- Required work
Your answer must be an exact copy of the lines below, from the first through the one with "2) A violation", with no pictures.

Records excerpted from a collection
=== Section Start ===

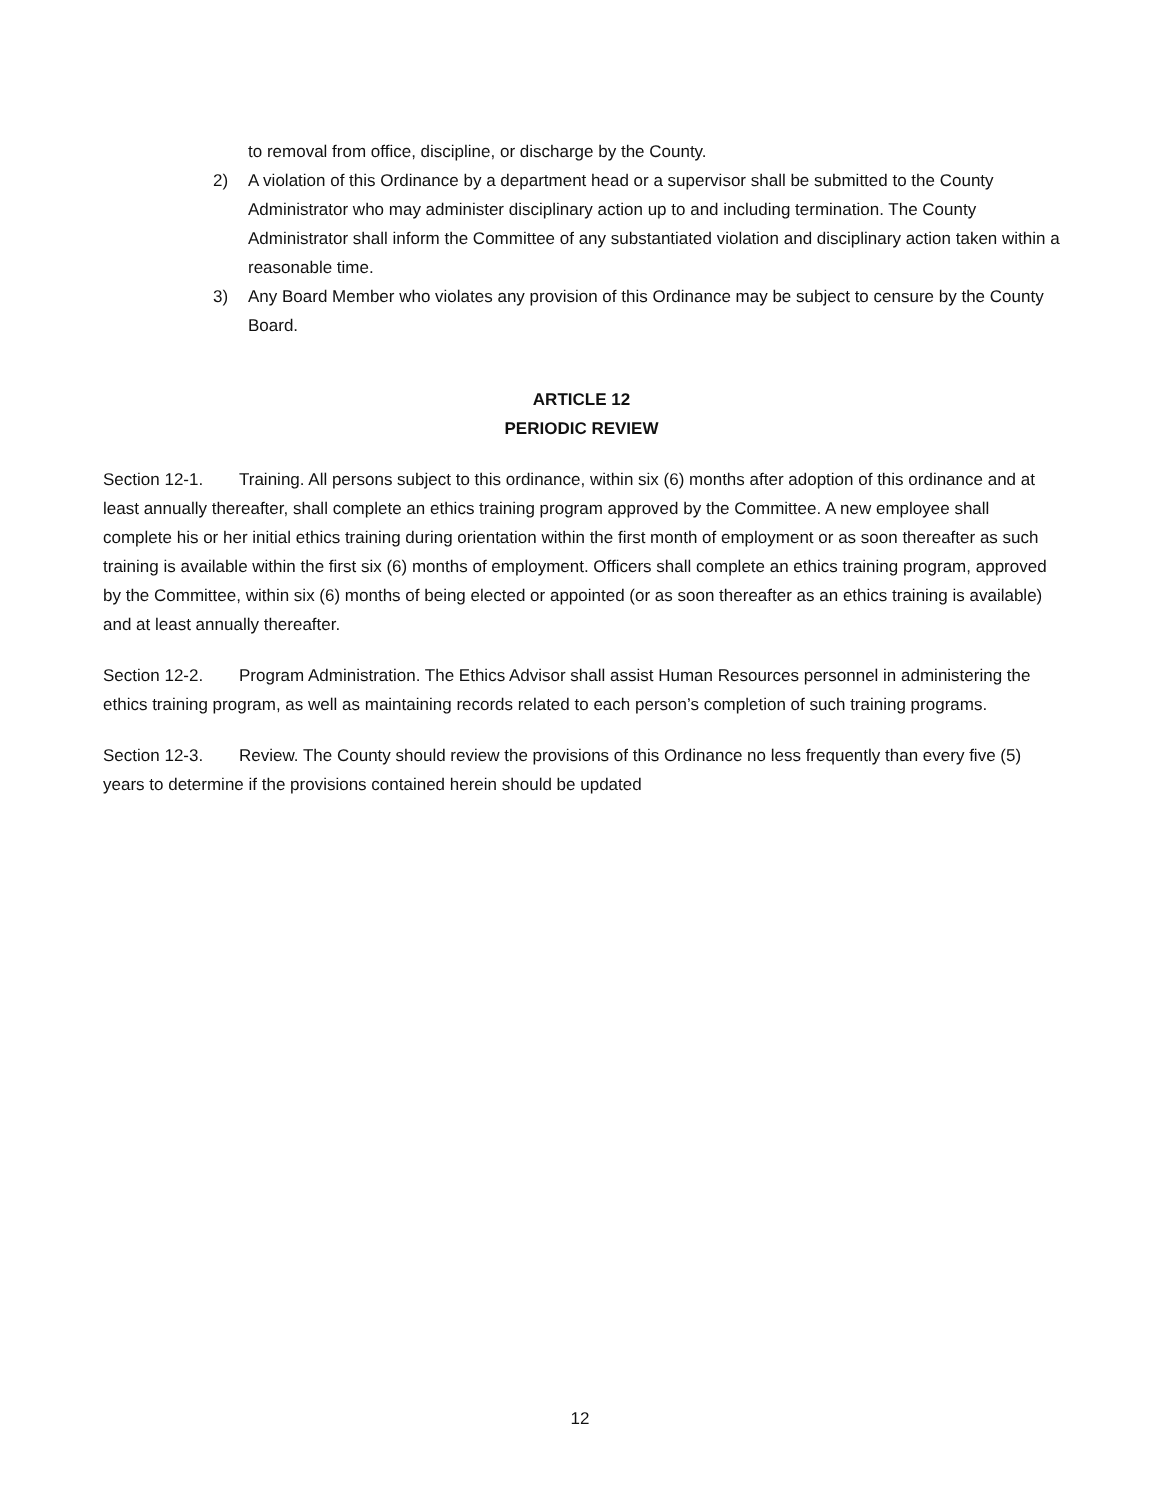to removal from office, discipline, or discharge by the County.
2) A violation of this Ordinance by a department head or a supervisor shall be submitted to the County Administrator who may administer disciplinary action up to and including termination. The County Administrator shall inform the Committee of any substantiated violation and disciplinary action taken within a reasonable time.
3) Any Board Member who violates any provision of this Ordinance may be subject to censure by the County Board.
ARTICLE 12
PERIODIC REVIEW
Section 12-1. Training. All persons subject to this ordinance, within six (6) months after adoption of this ordinance and at least annually thereafter, shall complete an ethics training program approved by the Committee. A new employee shall complete his or her initial ethics training during orientation within the first month of employment or as soon thereafter as such training is available within the first six (6) months of employment. Officers shall complete an ethics training program, approved by the Committee, within six (6) months of being elected or appointed (or as soon thereafter as an ethics training is available) and at least annually thereafter.
Section 12-2. Program Administration. The Ethics Advisor shall assist Human Resources personnel in administering the ethics training program, as well as maintaining records related to each person’s completion of such training programs.
Section 12-3. Review. The County should review the provisions of this Ordinance no less frequently than every five (5) years to determine if the provisions contained herein should be updated
12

=== Section End ===

- Worked solution
to removal from office, discipline, or discharge by the County.
2) A violation of this Ordinance by a department head or a supervisor shall be submitted to the County Administrator who may administer disciplinary action up to and including termination. The County Administrator shall inform the Committee of any substantiated violation and disciplinary action taken within a reasonable time.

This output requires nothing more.